His second stop was for hardware: high-quality steel spades, a fine-toothed saw, a surveyor's chain, and several lengths of copper tubing. With every purchase, a piece of his plan slotted into place.

He was tying the last of the rope when the texture of the city's noise changed. The usual din was pierced by shouting. Near the gates of a textile factory, a cluster of men—all sharp angles and worn-out fabric—were yelling at a stout official. It was the kind of scene Alistair had read about, but one the boy Mikhail knew instinctively. The raw, guttural Russian of the factory floor, a language of grievance, flowed into his mind without effort. He paused, feigning an adjustment to his saddle, and listened. "How are we to feed our families on this?" one of them cried, his voice raw. "Our children fall ill while the master builds a new house!"

Two policemen with thick mustaches and heavy batons quickly moved in, their expressions bored and brutal. There was no negotiation, no discussion. The lead officer simply struck the shouting worker across the back with his baton. The man crumpled, and the small protest dissolved into fearful murmurs. The official watched, unmoved, before turning and walking back into the factory.

Alistair the historian had read about such scenes a thousand times. But for Mikhail the Baron, witnessing it firsthand sent a cold fury through his veins. It was the inefficiency that angered him as much as the injustice. This was the rot at the heart of the empire. Discontent wasn't being managed; it was being beaten down, left to fester in the dark until it exploded. A smart owner would have paid a decent wage and gotten better productivity. A wise state would have arbitrated. The current regime did neither. It was a system that created revolutionaries out of sheer, stupid neglect.

On his way out of the city, he passed the governor's mansion. A lavish carriage was pulling away, and through its window, he caught a glimpse of a young woman. She was exquisitely dressed, her face a perfect, porcelain oval framed by an elegant hat. Her eyes, cool and intelligent, met his for a fleeting second. She saw a boy in dusty, provincial clothes on a tired-looking horse. In her, he saw an effortless authority, the embodiment of the power and position that seemed as distant to him as the moon. The gulf between his muddy boots and her silk dress was the chasm he intended to cross.
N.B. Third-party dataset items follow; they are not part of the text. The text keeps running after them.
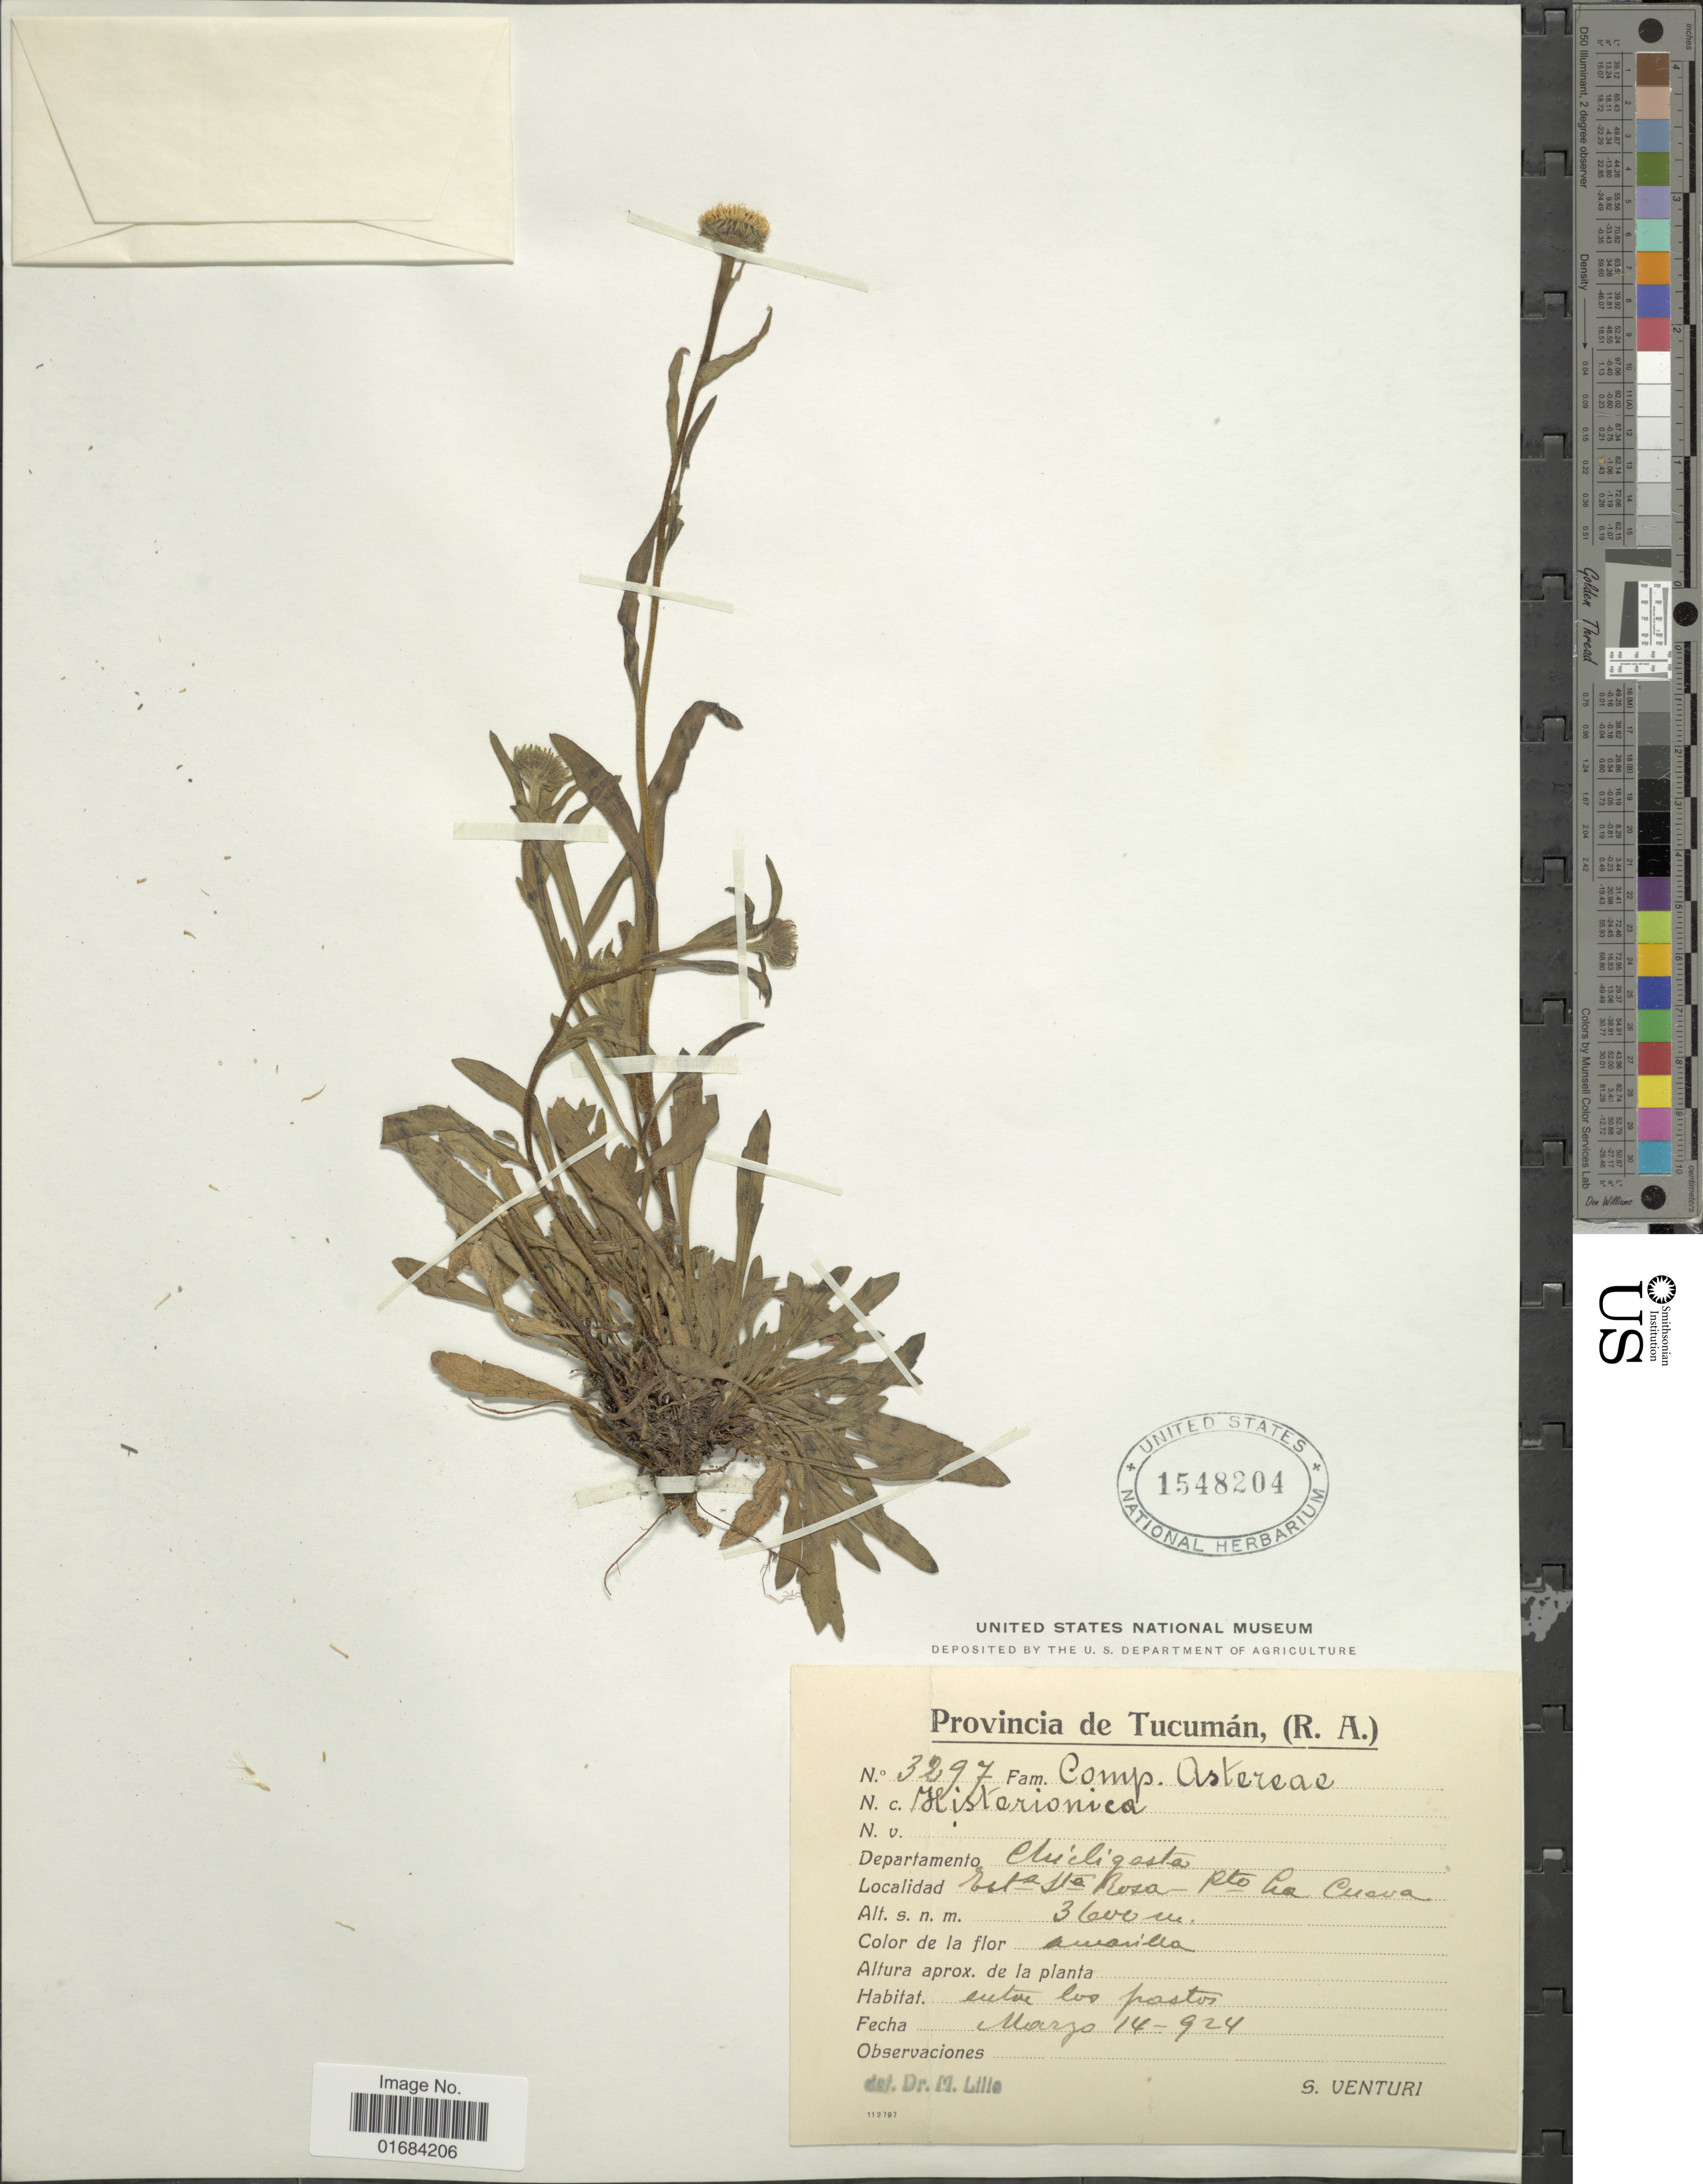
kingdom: Plantae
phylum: Tracheophyta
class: Magnoliopsida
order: Asterales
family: Asteraceae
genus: Hysterionica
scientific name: Hysterionica sp.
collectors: S. Venturi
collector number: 3297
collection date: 1924-03-14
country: Argentina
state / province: Tucuman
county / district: Chicligasta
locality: Esta Sta Rosa - Pto La Cueva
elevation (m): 3600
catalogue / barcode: US 1548204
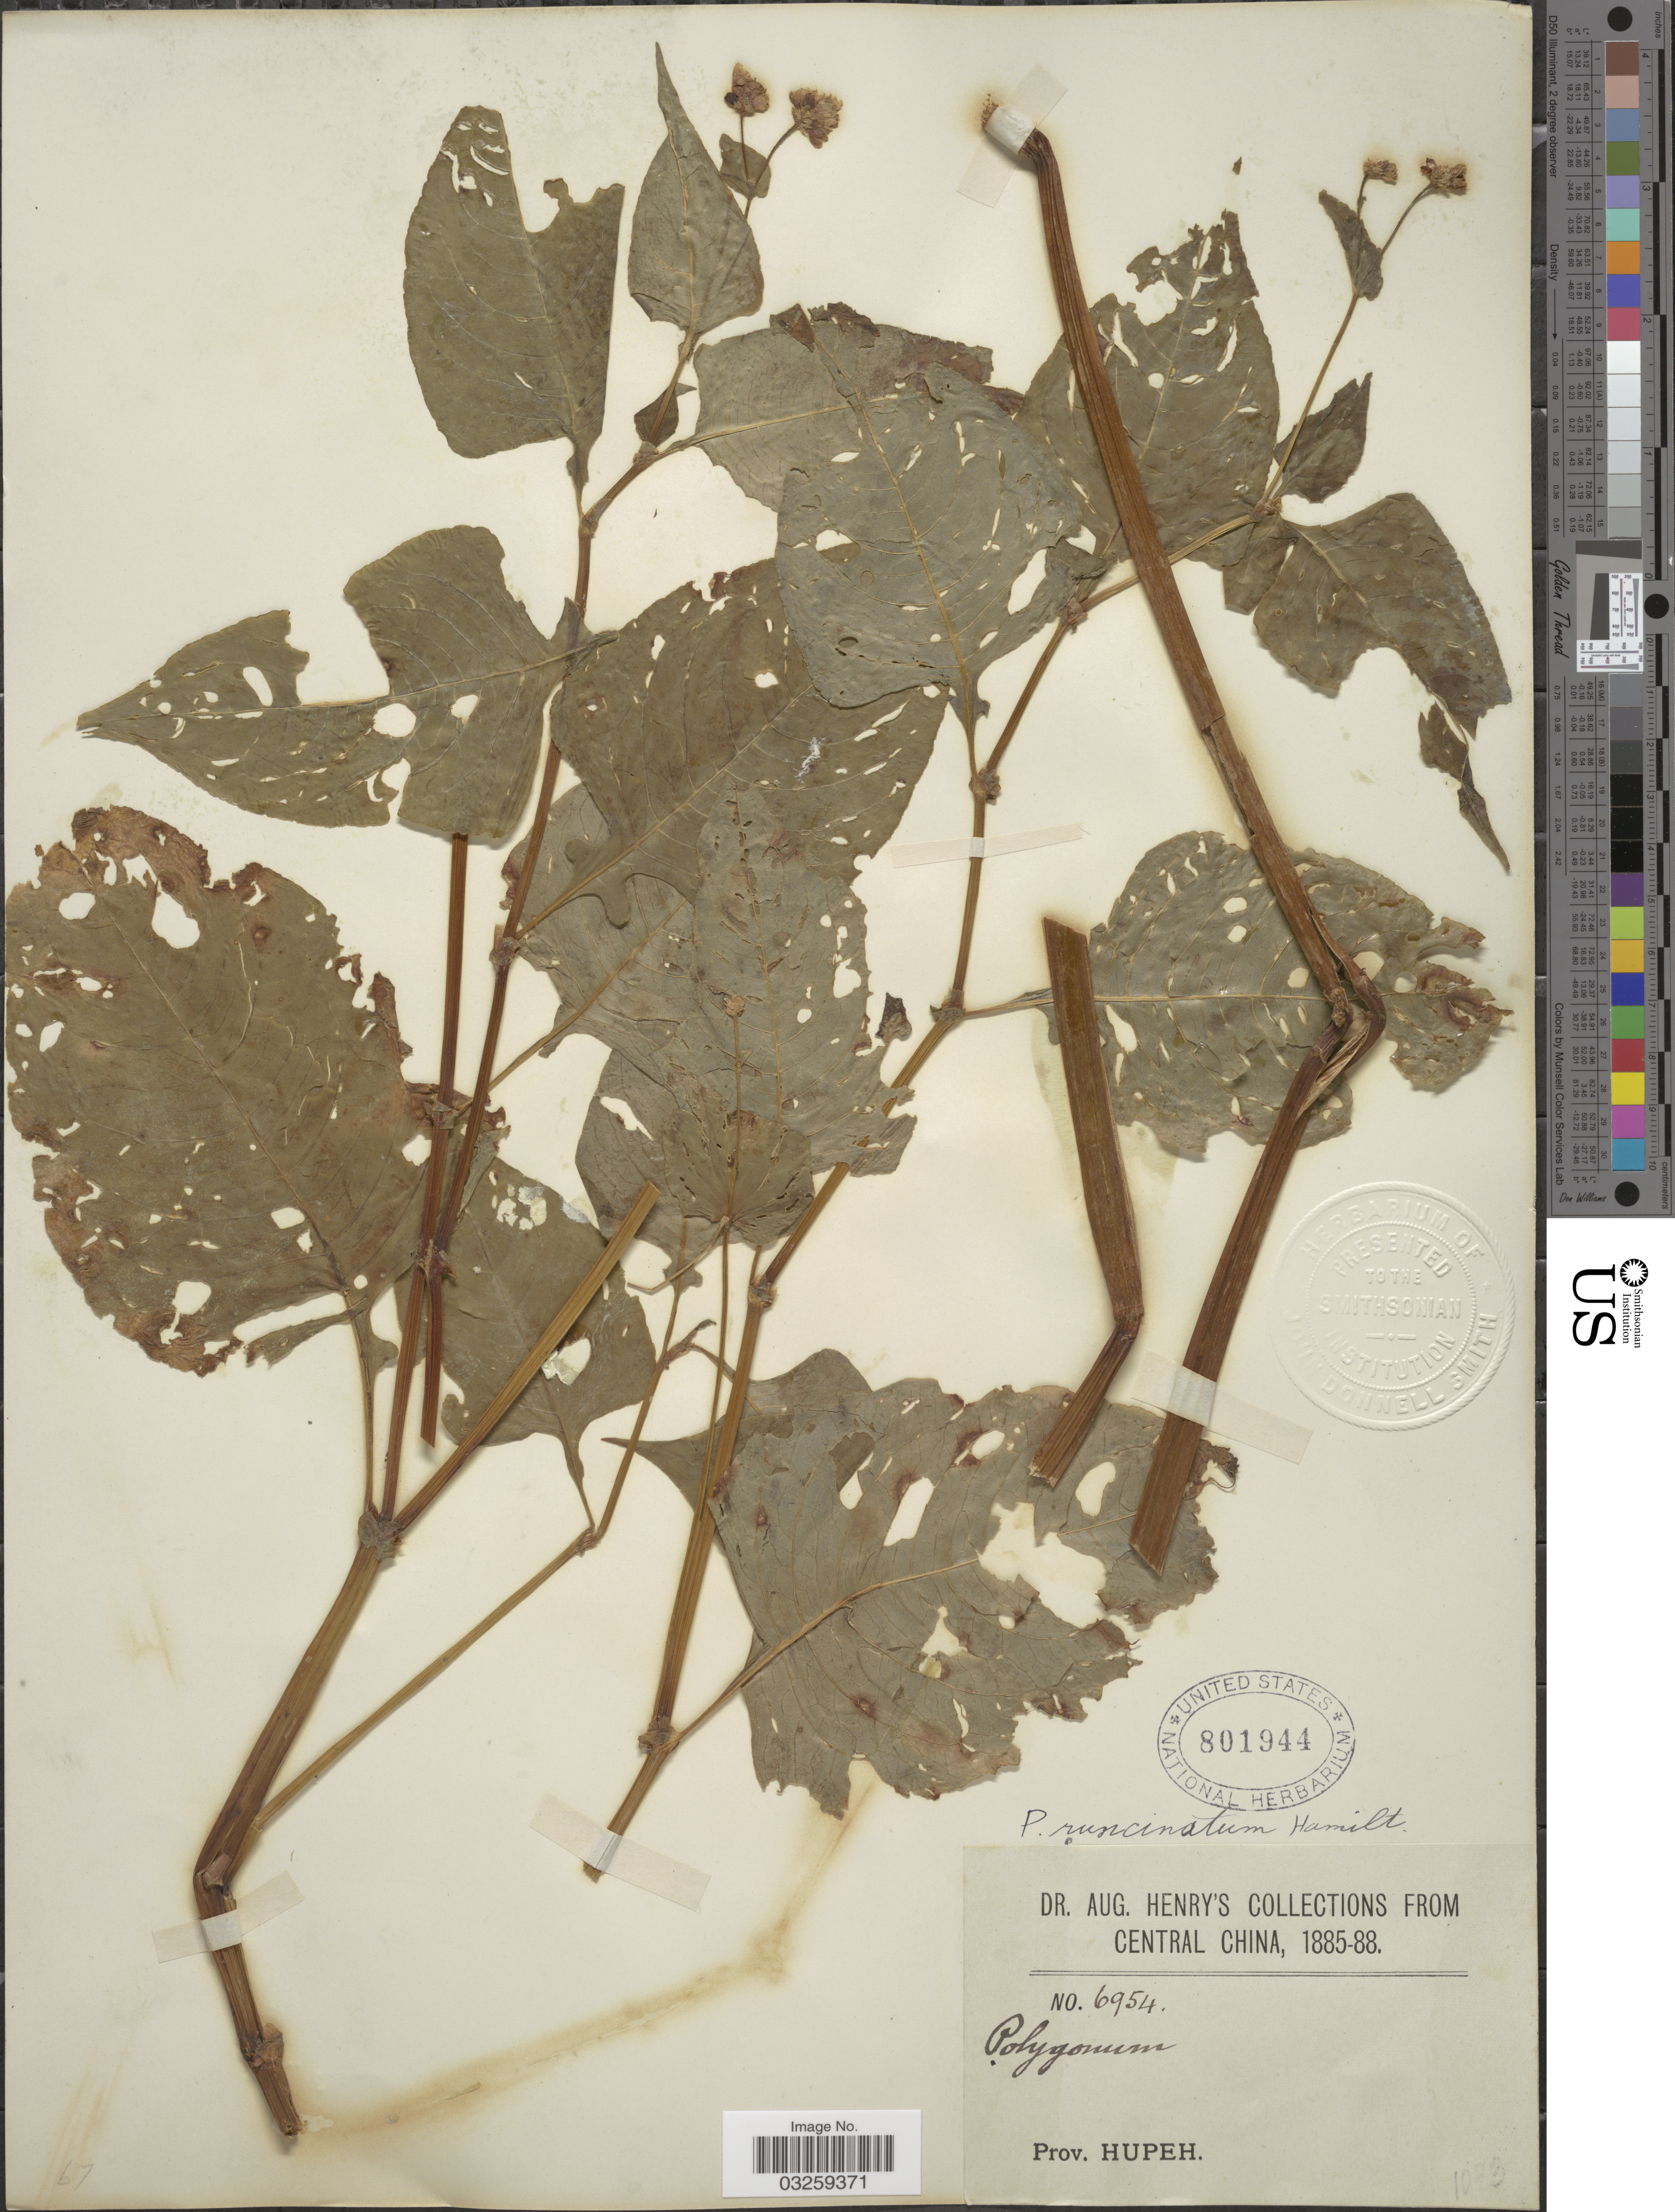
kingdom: Plantae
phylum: Tracheophyta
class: Magnoliopsida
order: Caryophyllales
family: Polygonaceae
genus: Polygonum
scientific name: Polygonum runcinatum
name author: Buch.-Ham. ex D. Don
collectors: A. Henry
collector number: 6954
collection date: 1885/1888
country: China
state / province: Hubei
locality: Central China. Prov. Hupeh.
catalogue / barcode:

The ride home was long, but his mind was anything but idle. The sight of the beaten worker had clarified something for him. His ambition wasn't simply a lust for the throne. It was the cold recognition that the entire imperial system was inefficient, brittle, and destined to shatter. It wasted its people and invited rebellion through sheer incompetence. What it needed was not a kinder master, but a ruthlessly logical one. He wouldn't just rule; he would re-engineer the state itself.

Back in the dusty study of his dilapidated manor, Mikhail carefully unpacked his acquisitions. He spread the new maps over his table, their crisp paper covering the old, tattered ones. He laid out the books, the tools, the copper tubing. This was his arsenal. These were the weapons of his quiet revolution.

The vodka had saved him from drowning. But it was here, in these books of science, these tools of creation, and these maps of his future battlefields, that the true work of building an empire would begin. He would start with the soil of his own land, but he would not stop until he had reshaped the soul of Russia itself.